TASK SET ::
a) Set down, word for word, the stretch of the pre-cooling article from "The market for" through "on optimum cooling.".
b) Answer these questions using the pre-cooling article:
(i) What share of cut flower imports into the European Union does Kenya account for?
(ii) Within how many hours after picking do most farms ship flowers to the airport?
(iii) How long can pre-cooling take to bring a flower to optimal temperature?
c) Decide whether each statement agrees with the pre-cooling article. Answer yes or no, and quote the words that decide it.
(i) The impact of COVID-19 cut airfreight capacity by an estimated 25-30%.
(ii) Each 500-degree hour reduces vase life by half a day.
(iii) Temperature on the farm should be kept within an ideal range of 1 to 3°C.

DOCUMENT TEXT ::
+--
Postharvest handling of cut flowers through pre-cooling .
The market for cut flowers is a global one, with the high export value of cut flowers leading to a dramatic increase in production in many countries. However, across the globe, many flower supply chains are still underperforming. According to FlowerWatch, at least 20% of flower produce is unaccepted due to inadequacies of the cold chain, increased heat exposure and therefore fast flower decay. Yet, the most important aspect of flower quality is freshness and vase life, and both these aspects depend on optimum cooling.
Kenya is one of the biggest exporters of cut flowers, accounting for 38% of imports into the European Union. Most stems are traditionally transported around the world by air, using both cargo planes and passenger aircraft bellies. Considering air transport is rapid compared to surface modes (trucks, sea containers, etc.) many flower farmers overlook pre-cooling, despite how much it impacts quality and vase life. With the impact of COVID-19 on global logistics, the capacity to use airfreight has recently been cut by an estimated 25-30%, with a significant rise in freight charges, and the unavailability of reliable cargo planes. For this reason, the adoption of sea freight, accompanied by the longer transit periods has increased, calling for more efficient pre-cooling.
The cold chain, particularly for cut flowers must start on-farm, right after flowers are picked and cut. For most farms, flowers are shipped to the airport within 48 hours, after picking. During this time, the temperature and humidity conditions ought to be controlled, bringing down the temperature and keeping an ideal range of 1 to 3°C. A pre-cooling treatment before and after grading and after bundling packages for shipment in reefer trucks assures quality control, by slowing down decomposition, cutting down weight reduction and shrinkage.
FlowerWatch standards suggest following the 500-degree hour norm (1-degree hour = 1 hour x 1° C away from the flower’s target cold chain temperature). Each 500-degree hour reduces vase life by one whole day, so the key objective is to reduce the number of degree hours since the flower is cut and not to lose more than one day of vase life before the flowers are sold. If we imagine a batch of flowers taking 5 days (120 hours) from the harvest to the retailer and those flowers are kept at 7°C instead of 2°C due to an under-dimensioned or badly managed cold chain, we are already at 600-degree hours, drastically reducing the value of the flowers that will decay quickly after being sold.
The respiration of cut flowers generates heat as a by-product, and as the ambient temperature rises, the respiration rate increases. The rate of ageing can be reduced dramatically by cooling down the flowers at an optimal temperature as soon as possible. Pre-cooling can bring the flower to optimal temperature in 15 to 60 minutes, while standard cooling alone can take a day, which means more degree hours spent at the origin.
How is InspiraFarms supporting growers with precooling?
We take great pride in being precooling specialists with outstanding know-how on dimensioning the pressures, airflows and cooling capacity required by each flower stem. This allows the pressure and airflow to force cold air through the packaging, allowing the core of the product to cool down. In turn, this reduces floral activity, delaying senescence, and extending shelf-life.
+--
RECORDS SHOWN ::
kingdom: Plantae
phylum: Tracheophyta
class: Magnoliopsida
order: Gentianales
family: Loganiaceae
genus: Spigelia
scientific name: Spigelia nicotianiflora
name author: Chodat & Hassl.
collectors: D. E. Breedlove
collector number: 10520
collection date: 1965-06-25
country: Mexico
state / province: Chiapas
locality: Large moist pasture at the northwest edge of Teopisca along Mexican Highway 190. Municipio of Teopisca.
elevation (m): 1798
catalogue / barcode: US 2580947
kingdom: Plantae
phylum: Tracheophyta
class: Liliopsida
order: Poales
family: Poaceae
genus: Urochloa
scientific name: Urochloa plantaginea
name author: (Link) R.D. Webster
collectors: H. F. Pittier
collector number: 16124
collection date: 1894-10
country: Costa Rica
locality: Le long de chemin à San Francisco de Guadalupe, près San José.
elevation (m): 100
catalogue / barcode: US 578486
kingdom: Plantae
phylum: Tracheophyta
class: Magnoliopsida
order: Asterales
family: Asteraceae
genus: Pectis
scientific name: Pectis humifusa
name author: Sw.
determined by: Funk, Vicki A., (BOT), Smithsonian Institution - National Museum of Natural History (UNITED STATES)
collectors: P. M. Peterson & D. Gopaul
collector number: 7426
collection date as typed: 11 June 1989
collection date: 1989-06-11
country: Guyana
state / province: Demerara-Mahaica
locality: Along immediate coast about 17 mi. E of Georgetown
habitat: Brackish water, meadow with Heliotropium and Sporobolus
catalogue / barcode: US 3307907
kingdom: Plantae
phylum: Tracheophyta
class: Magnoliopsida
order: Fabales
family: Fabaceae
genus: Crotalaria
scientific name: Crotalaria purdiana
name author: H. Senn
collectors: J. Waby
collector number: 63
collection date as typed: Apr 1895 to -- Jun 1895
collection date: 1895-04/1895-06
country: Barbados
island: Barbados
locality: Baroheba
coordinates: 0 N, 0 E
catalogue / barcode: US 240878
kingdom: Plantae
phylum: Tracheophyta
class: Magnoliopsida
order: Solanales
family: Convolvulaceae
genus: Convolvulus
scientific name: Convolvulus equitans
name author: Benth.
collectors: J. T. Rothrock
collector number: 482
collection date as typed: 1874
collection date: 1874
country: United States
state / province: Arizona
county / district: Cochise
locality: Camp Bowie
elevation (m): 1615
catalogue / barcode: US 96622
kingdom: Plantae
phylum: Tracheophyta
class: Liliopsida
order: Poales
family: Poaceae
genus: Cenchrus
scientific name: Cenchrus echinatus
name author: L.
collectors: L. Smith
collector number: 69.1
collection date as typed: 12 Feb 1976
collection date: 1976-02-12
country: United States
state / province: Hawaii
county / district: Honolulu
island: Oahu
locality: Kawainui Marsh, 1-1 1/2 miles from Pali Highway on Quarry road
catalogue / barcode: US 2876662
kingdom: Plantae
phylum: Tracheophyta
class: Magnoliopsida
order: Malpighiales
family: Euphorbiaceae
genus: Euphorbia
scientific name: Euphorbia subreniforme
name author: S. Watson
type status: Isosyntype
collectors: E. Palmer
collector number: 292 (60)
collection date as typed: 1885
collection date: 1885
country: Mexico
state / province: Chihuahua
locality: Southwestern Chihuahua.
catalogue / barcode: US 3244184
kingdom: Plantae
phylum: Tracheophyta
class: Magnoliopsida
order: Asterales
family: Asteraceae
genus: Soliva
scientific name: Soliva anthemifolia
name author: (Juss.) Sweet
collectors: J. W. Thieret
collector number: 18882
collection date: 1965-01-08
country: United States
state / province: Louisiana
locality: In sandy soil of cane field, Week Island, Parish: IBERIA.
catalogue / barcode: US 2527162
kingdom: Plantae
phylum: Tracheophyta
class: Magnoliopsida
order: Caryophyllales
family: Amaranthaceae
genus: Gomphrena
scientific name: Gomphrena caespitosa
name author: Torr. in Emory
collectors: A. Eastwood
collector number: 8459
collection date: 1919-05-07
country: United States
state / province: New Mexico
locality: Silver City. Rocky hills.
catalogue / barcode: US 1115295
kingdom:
+--
SOLUTIONS BELOW ::
a)
The market for cut flowers is a global one, with the high export value of cut flowers leading to a dramatic increase in production in many countries. However, across the globe, many flower supply chains are still underperforming. According to FlowerWatch, at least 20% of flower produce is unaccepted due to inadequacies of the cold chain, increased heat exposure and therefore fast flower decay. Yet, the most important aspect of flower quality is freshness and vase life, and both these aspects depend on optimum cooling.

b)
(i) 38%
(ii) 48 hours
(iii) 15 to 60 minutes

c)
(i) Yes: "the capacity to use airfreight has recently been cut by an estimated 25-30%"
(ii) No: "Each 500-degree hour reduces vase life by one whole day"
(iii) Yes: "keeping an ideal range of 1 to 3°C"